Copy the data exactly; pictures stay out of the copy.

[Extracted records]
____________________

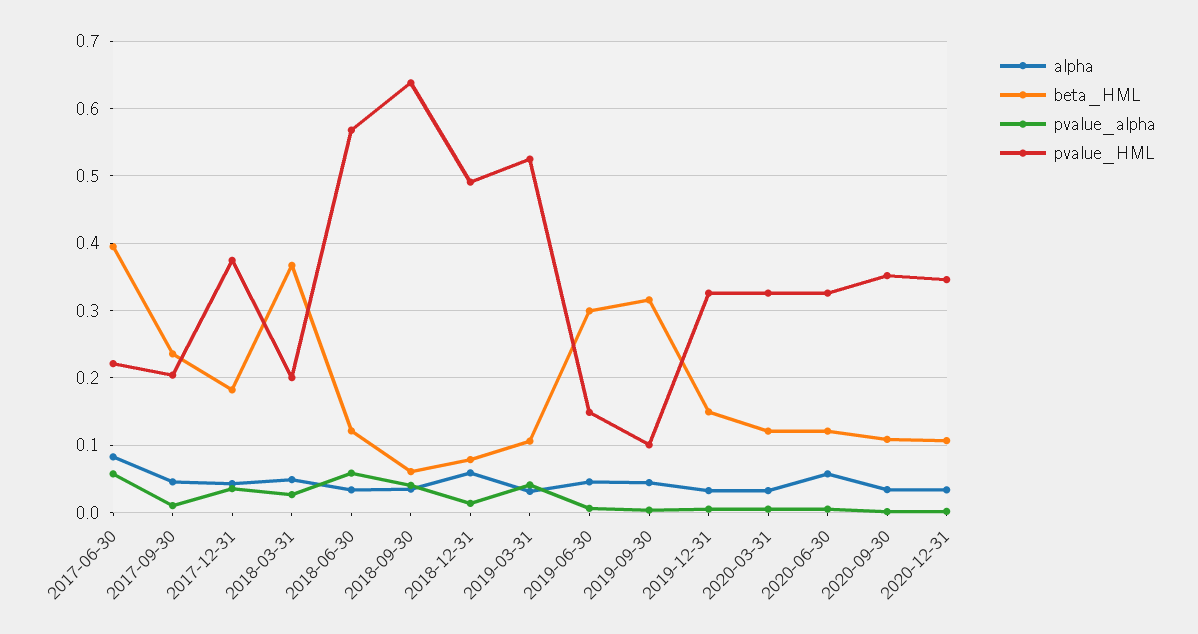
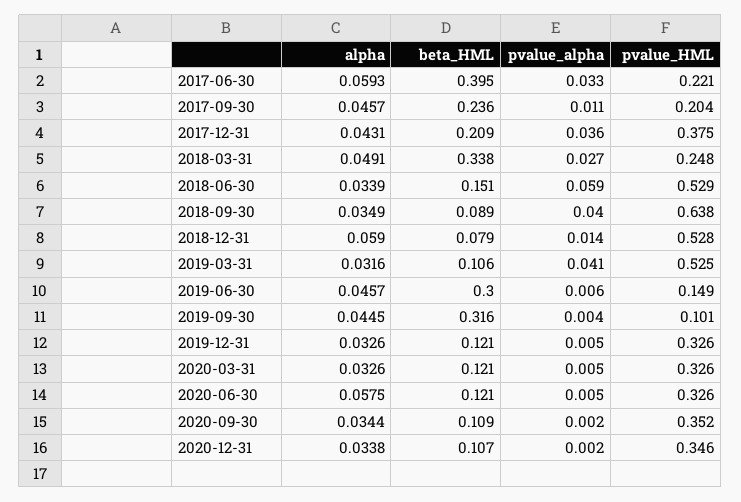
alpha, 2017-06-30: 0.08 -> 0.0593
pvalue_alpha, 2017-06-30: 0.06 -> 0.033
beta_HML, 2017-12-31: 0.18 -> 0.209
beta_HML, 2018-03-31: 0.37 -> 0.338
pvalue_HML, 2018-03-31: 0.2 -> 0.248
beta_HML, 2018-06-30: 0.12 -> 0.151
pvalue_HML, 2018-06-30: 0.57 -> 0.529
beta_HML, 2018-09-30: 0.06 -> 0.089
pvalue_HML, 2018-12-31: 0.49 -> 0.528
beta_HML, 2019-12-31: 0.15 -> 0.121

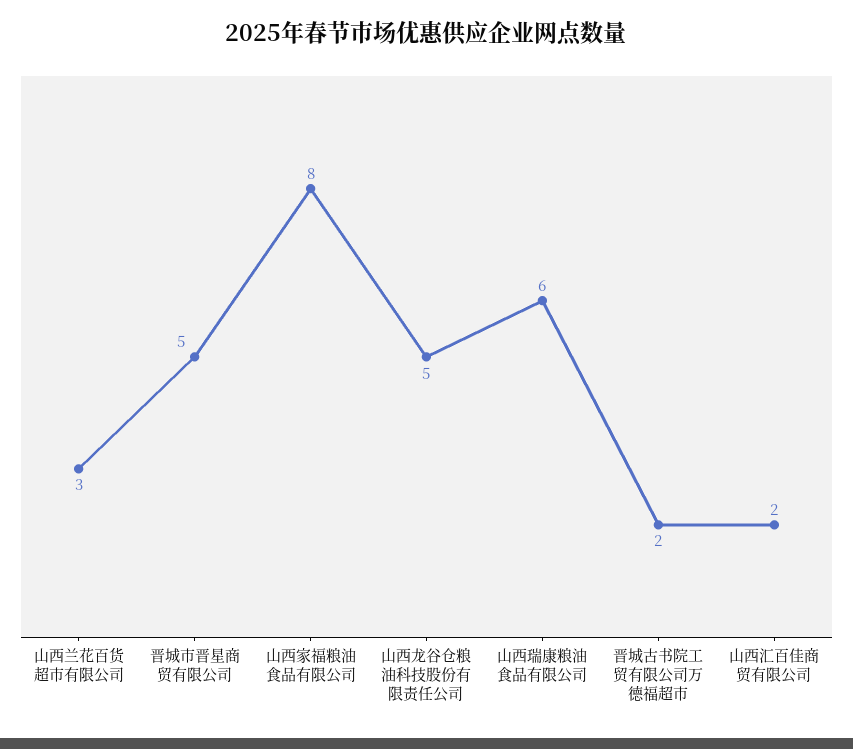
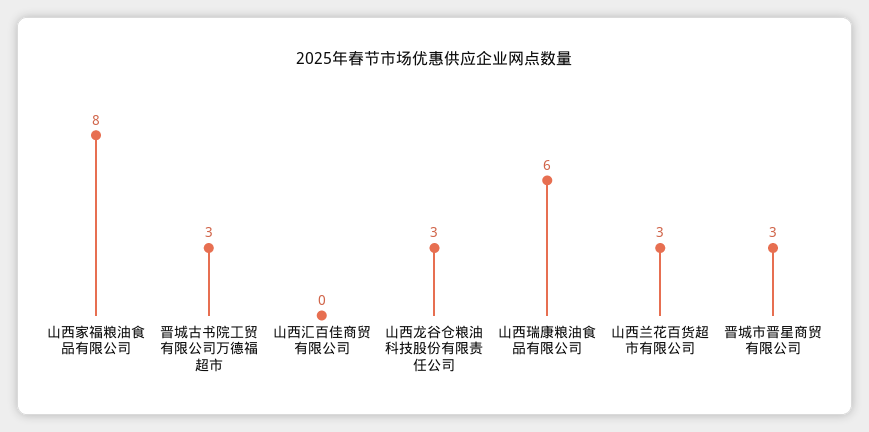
晋城市晋星商贸有限公司: 5 -> 3
山西龙谷仓粮油科技股份有限责任公司: 5 -> 3
晋城古书院工贸有限公司万德福超市: 2 -> 3
山西汇百佳商贸有限公司: 2 -> 0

____________________

TASK OUTPUT
alpha, 2017-06-30: 0.08 -> 0.0593
pvalue_alpha, 2017-06-30: 0.06 -> 0.033
beta_HML, 2017-12-31: 0.18 -> 0.209
beta_HML, 2018-03-31: 0.37 -> 0.338
pvalue_HML, 2018-03-31: 0.2 -> 0.248
beta_HML, 2018-06-30: 0.12 -> 0.151
pvalue_HML, 2018-06-30: 0.57 -> 0.529
beta_HML, 2018-09-30: 0.06 -> 0.089
pvalue_HML, 2018-12-31: 0.49 -> 0.528
beta_HML, 2019-12-31: 0.15 -> 0.121

晋城市晋星商贸有限公司: 5 -> 3
山西龙谷仓粮油科技股份有限责任公司: 5 -> 3
晋城古书院工贸有限公司万德福超市: 2 -> 3
山西汇百佳商贸有限公司: 2 -> 0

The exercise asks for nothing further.